I love grammar. Used correctly it makes our ideas, written or spoken, more easily understood. It tells us what sorts of words go where, and, in some cases, what words should be used in given circumstances. When I was in elementary school we learned to parse sentences, to draw diagrams that showed what — noun, verb, adjective, etc. — each word was and how it fit in to the whole. If that’s art, it was the only kind of art I’ve ever been good at.
Grammar is universal, though the rules change from language to language. It’s that universal quality, said Noam Chomsky, the linguist, philosopher, author and longtime teacher at the Massachusetts Institute of Technology, that allows us to learn languages, a gift no other animal has. Though some scientists disagree with Chomsky’s theory that humans have an innate sense of grammar, there is research that seems to bear parts of it out.
All of which is a far cry from what got me started thinking about grammar in the first place. English grammar has no single-person, gender-neutral pronoun, and that can be a problem for a newspaper writer in this age of real or perceived gender bias at every turn.
Consider a simple sentence like this one: Your child is ready for school when “XXX” knows the alphabet. I was taught, as were most of the people I know, that when the gender of a person is unknown, use the word “he:” Your child is ready for school when “he” knows the alphabet.
That doesn’t cut it in today’s world, but there’s no substitute that’s any better. You can hedge your bets and use “he/she,” but that gets awkward if you have to repeat it more than once. You can use “they,” but that’s plural and the sentence talks about a single child. Our pronouns reflect both gender and number.
This isn’t a new problem. In fact, according to an article in The Guardian’s U.S. edition, the effort to find an English singular, gender-neutral pronoun goes back more than 150 years and has been unsuccessful so far.

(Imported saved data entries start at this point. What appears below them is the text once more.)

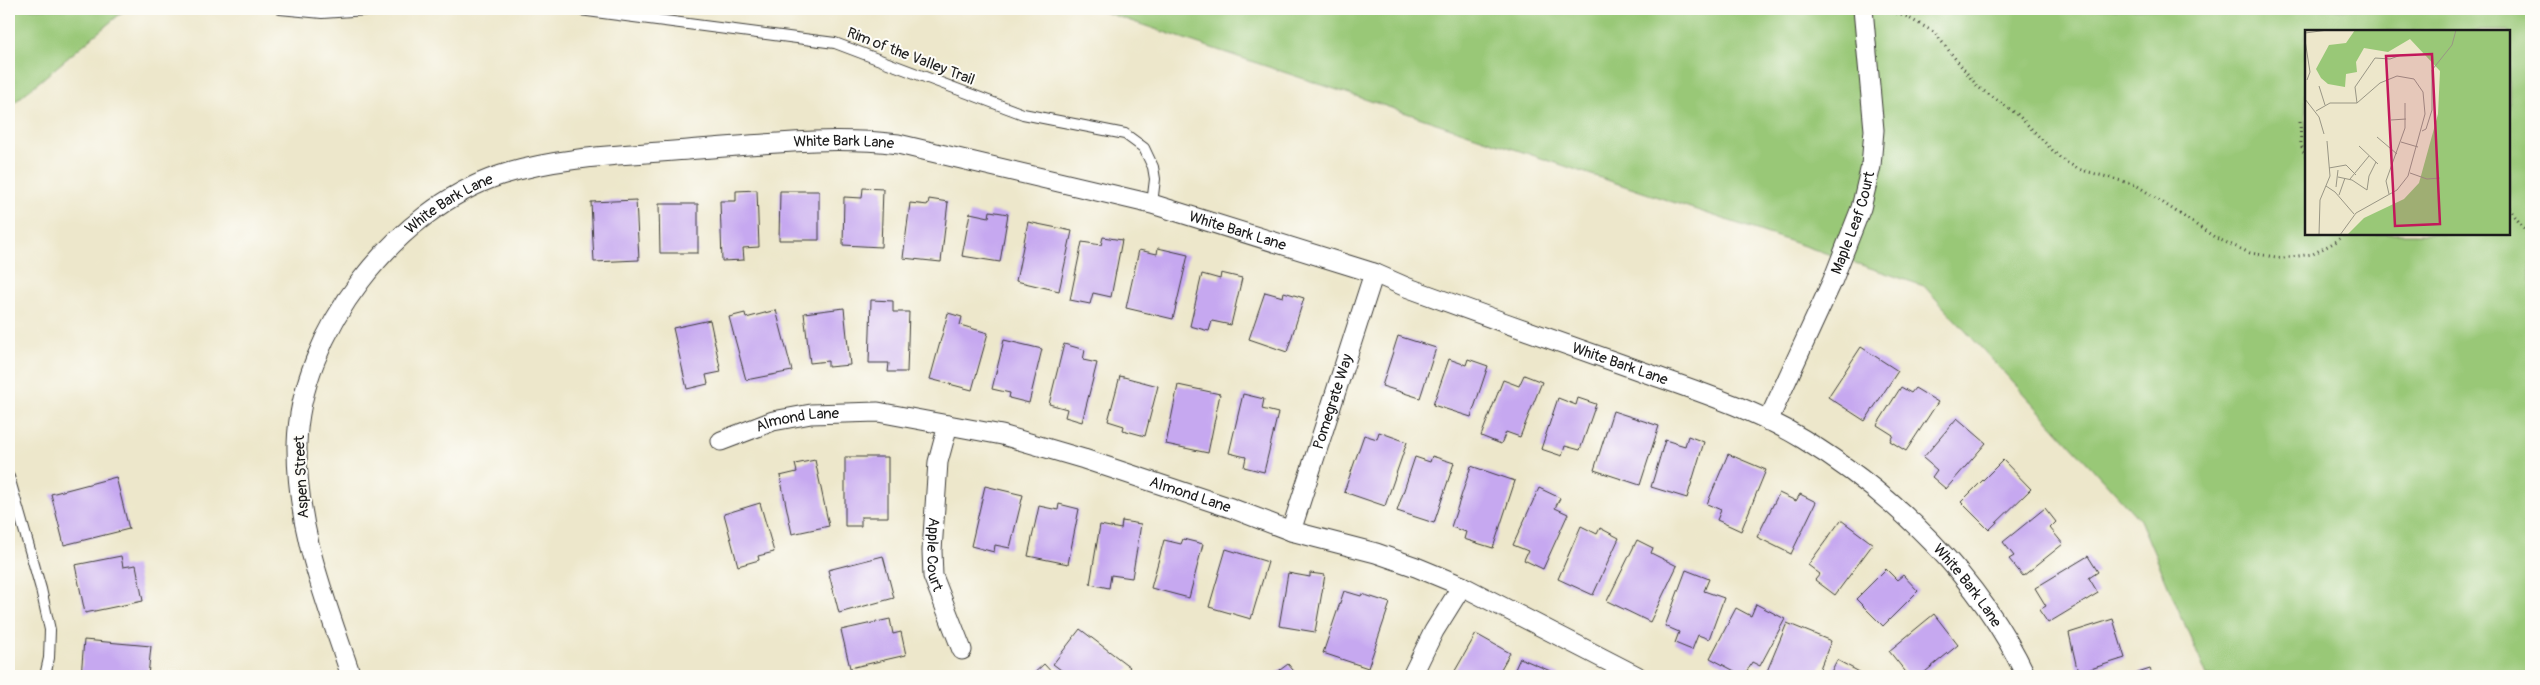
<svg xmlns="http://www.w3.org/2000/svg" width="2540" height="685" font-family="Pangolin,sans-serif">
  <rect width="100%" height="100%" fill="#fdfcf7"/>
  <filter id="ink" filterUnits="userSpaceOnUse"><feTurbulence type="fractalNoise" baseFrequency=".02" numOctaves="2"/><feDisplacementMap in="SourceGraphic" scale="10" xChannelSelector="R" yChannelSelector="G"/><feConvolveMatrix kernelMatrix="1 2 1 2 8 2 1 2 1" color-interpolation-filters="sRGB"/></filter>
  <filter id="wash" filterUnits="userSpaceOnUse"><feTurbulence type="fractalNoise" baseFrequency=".0096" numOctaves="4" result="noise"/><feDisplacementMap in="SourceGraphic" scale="20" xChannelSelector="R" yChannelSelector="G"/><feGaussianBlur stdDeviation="1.12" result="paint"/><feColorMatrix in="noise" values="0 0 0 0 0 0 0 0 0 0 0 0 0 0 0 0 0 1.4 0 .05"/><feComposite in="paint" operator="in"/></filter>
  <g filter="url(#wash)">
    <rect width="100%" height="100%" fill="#ede7cb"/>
    <path fill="#99c877" stroke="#5a724a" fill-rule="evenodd" d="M9,9h117l-117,98z
      M1095,9h1436v667h-324l-67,-156 -216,-234zM2306,31h203v203h-203z"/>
    <g id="blocks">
      <path fill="#c6a8f0" d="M863,188l20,1 -2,58 -38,-2 1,-48 18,1z
        M757,190l2,57 -16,1 1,12 -22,1 -2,-60h16v-10z
        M780,191h39v49h-40z
        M929,199l19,3 -7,60 -38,-4 7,-55 18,2z
        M636,200l3,60 -45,2 -3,-60z
        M659,204h39v49h-38z
        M990,211l18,3 -8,48 -38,-6 8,-43 19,4z
        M1028,222l44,9 -13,60 -43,-10z
        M1103,237l19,3 -11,57 -18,-4 -3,11 -20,-4 12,-58 19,3z
        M1158,248l30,7 -15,64 -47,-11 13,-58 18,4z
        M1221,273l21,5 -11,47 -19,-4 -3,10 -19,-5 12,-52 18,5z
        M1265,292l18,5 1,-5 20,6 -17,54 -38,-13z
        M871,300l22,1v11h16l-2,60h-19l1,-9h-20z
        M844,308l6,57 -22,2v-6l-18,2 -6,-50z
        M776,310l16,61 -46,9 -17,-63 16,-4 1,5z
        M948,313l14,4 -2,8 28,8 -16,57 -42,-11z
        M710,320l11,52 -15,3 2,9 -21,5 -14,-61z
        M1398,336l38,12 -16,50 -38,-12z
        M1004,340l38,9 -13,54 -20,-5 1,-5 -18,-4z
        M1064,344l21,6 -2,10 14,3 -15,59 -17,-5 2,-8 -18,-5z
        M1861,347l37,24 -33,50 -37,-24z
        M1449,359l17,6 2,-6 20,7 -17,51 -38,-12z
        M1524,375l18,7 -22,55 -14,-5 -5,12 -20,-8 22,-56 16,6z
        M1120,376l38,10 -13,50 -22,-6 1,-4 -16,-5z
        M1178,385l42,9 -12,59 -42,-9z
        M1901,387l10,6 4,-5 23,14 -32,49 -16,-10 3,-6 -16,-10z
        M1243,394l21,5 -2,10 16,4 -14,59 -20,-5 2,-10 -17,-4z
        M1558,398l18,7 2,-7 18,6 -16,46 -15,-4 -3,10 -21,-7z
        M1613,411l46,15 -19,59 -46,-15z
        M1957,418l29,25 -40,46 -14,-12 5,-7 -14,-12z
        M1379,432l28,10 -22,64 -41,-14 20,-57 13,4z
        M1688,436l16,6 -17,56 -36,-11 14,-47 20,6z
        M1728,454l38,16 -25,61 -24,-11 4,-10 -14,-6z
        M1432,456l22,7 -20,60 -37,-12 18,-54 15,5z
        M845,457h43v60h-27v9h-16z
        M815,460l14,66 -37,8 -12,-58 17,-4 -2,-8z
        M2003,460l28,29 -42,41 -28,-28z
        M1471,466l44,15 -22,67 -29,-9 2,-7 -15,-5z
        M116,477l13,52 -65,16 -13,-51z
        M985,486l38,9 -13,53 -15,-3 -1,7 -23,-6z
        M1539,488l21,10 -5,10 13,6 -25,55 -19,-9 4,-9 -15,-6z
        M1779,493l17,8 4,-7 16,8 -25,52 -34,-17z
        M760,503l14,49 -16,4 1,4 -21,6 -14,-52z
        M1059,504l20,5 -11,55 -40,-8 11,-50 19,4z
        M2045,508l11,14 -6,6 13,16 -40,32 -14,-17 5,-3 -11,-14z
        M1841,520l32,24 -38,51 -20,-15 5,-6 -12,-9z
        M1122,521l19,3 -9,54 -21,-3 -2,13 -19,-4 10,-59 21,4z
        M1581,526l16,8 3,-6 19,10 -26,57 -35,-16z
        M1183,539l20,5 -14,54 -38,-10 13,-48 17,4z
        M1637,540l16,8 -2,5 26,13 -27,56 -43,-21z
        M1226,549l42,13 -17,57 -42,-12z
        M121,556l2,11 13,-2 7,36 -58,12 -10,-48z
        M883,556l11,42 -55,15 -11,-43z
        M2088,556l10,16 -9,6 9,15 -50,30 -9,-13 7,-4 -11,-18z
        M1886,569l11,11 6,-5 15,16 -35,35 -27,-27z
        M1686,570l23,9 -5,12 20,7 -15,41 -11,-4 -6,15 -17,-7 4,-11 -14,-6z
        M1288,573l22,4v-4l15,2 -10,57 -36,-6z
        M1344,591l17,5 1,-2 28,9 -22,65 -45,-15z
        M1756,604l29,15 -25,47 -8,-4 -8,14 -34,-18 26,-50 15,8z
        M1934,614l24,31 -38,31h-11l-20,-25z
        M890,619l3,15 8,-2 5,23 -56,13 -9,-38z
        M2113,619l12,39 -47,15 -9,-40z
        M1787,623l44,18 -14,35h-52z
        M1080,629l50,38 -7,9h-54l-16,-12z
        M1476,634l34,19 -13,23h-45z
        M84,640l67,6 -3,30h-67z
        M1520,658l42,18h-50z
        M1837,660l30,16h-38z
        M1044,664l11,12h-24z
        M1288,664l10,12h-26z
        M2150,669l3,7h-24z"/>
    </g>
  </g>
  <g filter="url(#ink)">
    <use href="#blocks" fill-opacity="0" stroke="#3b3a36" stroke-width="1"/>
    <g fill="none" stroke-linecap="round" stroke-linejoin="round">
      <g stroke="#3b3a36" stroke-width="12">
        <path id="lane" d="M280,9l42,4 60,-4
          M572,9l263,34 188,71 102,20 19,14 9,19 2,12 -3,25
          M9,477l32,112 9,41 -1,28 -4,18"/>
      </g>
      <g stroke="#3b3a36" stroke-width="21">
        <g id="street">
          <path id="s1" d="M1768,421l64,-139 29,-74 10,-42 3,-36 -11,-121"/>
          <path id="s2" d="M948,425l-10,37 -6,89 1,25 29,74"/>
          <path id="s3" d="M721,441l52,-20 38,-7 67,-2 124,23 82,24 147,49 60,23 85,22 40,14 46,19 175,90"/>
          <path id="s4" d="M1291,531l83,-258"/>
          <path id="s5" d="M351,676c-26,-78 -55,-147 -54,-232 3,-111 99,-235 204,-269 63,-20 132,-20 198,-26 67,-5 133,-13 199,-5l254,60 222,69 32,14c77,28 155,56 232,83 56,20 114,38 165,69 92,56 177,139 223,237"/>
          <path d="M1412,676l22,-45 28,-45"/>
        </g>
      </g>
      <path stroke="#3b3a36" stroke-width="3" stroke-dasharray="1 4" stroke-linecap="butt" d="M1882,9l25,8 27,15 44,55 39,27 43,44 18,11 58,16 80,53 34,15 33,5 30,-4 24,-13 8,-7
        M2300,122l1,23 5,12
        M2509,208l22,31"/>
      <use href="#lane" stroke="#fff" stroke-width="10"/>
      <use href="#street" stroke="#fff" stroke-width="19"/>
    </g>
  </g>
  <g text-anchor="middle" stroke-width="4" stroke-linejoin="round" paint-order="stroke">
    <g font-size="15" fill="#1c1c1c" stroke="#fdfcf7">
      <text transform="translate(911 56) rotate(21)" y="5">Rim of the Valley Trail</text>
      <text dy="5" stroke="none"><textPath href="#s5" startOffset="941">White Bark Lane</textPath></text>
      <text dy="5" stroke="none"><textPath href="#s5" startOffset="536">White Bark Lane</textPath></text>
      <text dy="5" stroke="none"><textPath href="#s1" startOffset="216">Maple Leaf Court</textPath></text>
      <text dy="5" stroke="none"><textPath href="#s5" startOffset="1346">White Bark Lane</textPath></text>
      <text dy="5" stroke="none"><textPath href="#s5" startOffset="1751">White Bark Lane</textPath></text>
      <text dy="5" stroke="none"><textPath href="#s4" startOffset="136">Pomegrate Way</textPath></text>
      <text dy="5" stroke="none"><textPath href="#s3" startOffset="80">Almond Lane</textPath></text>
      <text transform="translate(301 477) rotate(-93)" y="5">Aspen Street</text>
      <text dy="5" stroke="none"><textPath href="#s3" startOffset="485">Almond Lane</textPath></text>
      <text dy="5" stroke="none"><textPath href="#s2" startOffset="131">Apple Court</textPath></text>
      <text dy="5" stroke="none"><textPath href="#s5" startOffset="2171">White Bark Lane</textPath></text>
    </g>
  </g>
  <g transform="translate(2305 30)">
    <rect width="205" height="205" fill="#ede7cb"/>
    <path d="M50,0h155v205h-163l17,-17 40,-19 15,-16 19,-69 2,-43 -30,-32 -22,13 -24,-4 -8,14 1,10 -11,2 -1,13 -17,-3 -7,-6 -5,-9 13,-24 17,-2z" fill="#99c877"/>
    <path fill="none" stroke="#999685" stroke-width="1" d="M0,3l23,-3M0,10l5,32 -3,8M14,56l6,19M0,69l14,18 5,17M52,73l-2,-16 20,-29 15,1 11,-4M11,81l14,-8h27l23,-20 17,-7 17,3 9,13 2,22 -17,62 -11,14 -41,23 -16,22M86,90l15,-1M117,101l4,-2 6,-19v-40l20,-25 4,-15M72,107l20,17M96,112l17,5M54,116l19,18M24,138l17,-3 10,10M105,143l17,6 13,-1M33,147l14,3 15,10 2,-14 7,-14M45,149l19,-23M21,156l9,6 19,22M31,157l2,-17M84,164l-3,-13 19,-53v-25M34,165l6,-17M14,205l1,-35 10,-24 -3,-35"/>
    <path fill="#c2185b" fill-opacity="0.15" stroke="#c2185b" stroke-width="2.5" d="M127,24l8,170 -45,2 -9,-170z"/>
    <rect width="205" height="205" fill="none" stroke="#1c1c1c" stroke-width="2.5"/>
  </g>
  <rect width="2540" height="685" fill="none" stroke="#fdfcf7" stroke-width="30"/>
</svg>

Thus the midwestern American philanthropist and politician, Napoleon Bonaparte Brown, wrote in The Atlantic as far back as 1787 about the need for a “personal pronoun of singular number and common gender.”
English speakers have tried, more than once. In the mid-1850s, according to Dennis Baron, an English and linguistics professor at the University of Illinois, there was an attempt to replace gender-based personal pronouns with “ne,” “nis,” “nir” and “hiser,” a mouthful if ever there was one. The idea didn’t catch on.
Nor have other similar ideas. One that seemed about to gain a foothold was “thon,” the creation of Philadelphia lawyer Charles C. Converse in 1884. Thon made it into a couple of dictionaries and some writers actually used it, but it never gained wide acceptance.
Speakers of other languages haven’t done much better, either. The Swedes, for example, proposed the pronoun “han” in 1966 and again in 1994. Today, while the word is included in the official glossary of the Swedish Academy, its use is far from widespread.
Here, one answer to the problem has been to use “they” rather than “he” or “she.” That may be acceptable, and increasingly it is, but it’s jarring, just the same.
I have no scientific evidence for why it’s been so difficult to come up with and gain acceptance for gender-neutral pronouns, but I do have theory. Language is organic, I think. It adapts and changes over time. If that’s true, there will be gender-neutral pronouns someday, and perhaps not so long from now. They may morph from today’s pronouns, as some in the past apparently have done, or arise some other way.
In the end, after mulling through all this, I likely will continue to fall back on the old idea, “When in doubt, write around it.” If you’re unsure of specifics, in other words, don’t write as if you are sure. Where pronouns are concerned, that often means finding a way of writing a sentence that simply doesn’t include them.